(Entries taken from a collection)
_ _ _ _

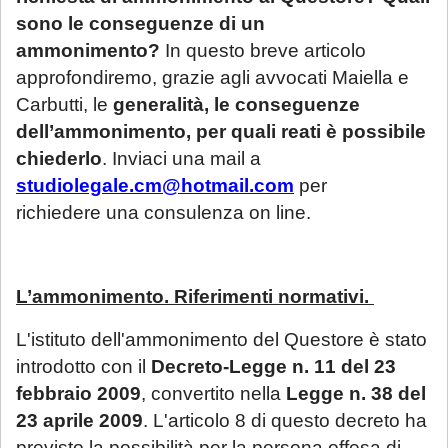
sono le conseguenze di un
ammonimento?
In questo breve articolo
approfondiremo, grazie agli avvocati Maiella e
Carbutti, le
generalità, le
conseguenze
dell’ammonimento, per quali reati è possibile
chiederlo
. Inviaci una mail a
studiolegale.cm@hotmail.com
per
richiedere una consulenza on line.
L’ammonimento. Riferimenti normativi.
L'istituto dell'ammonimento del Questore è stato
introdotto con il
Decreto-Legge n. 11 del 23
febbraio 2009
, convertito nella
Legge n. 38 del
23 aprile 2009
. L'articolo 8 di questo decreto ha
previsto la possibilità per la persona offesa di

_ _ _ _

- [Exercise aim]: For each line in the entries that contains the string "conseguenze", make a copy.

- [Exercise output]:
sono le conseguenze di un
conseguenze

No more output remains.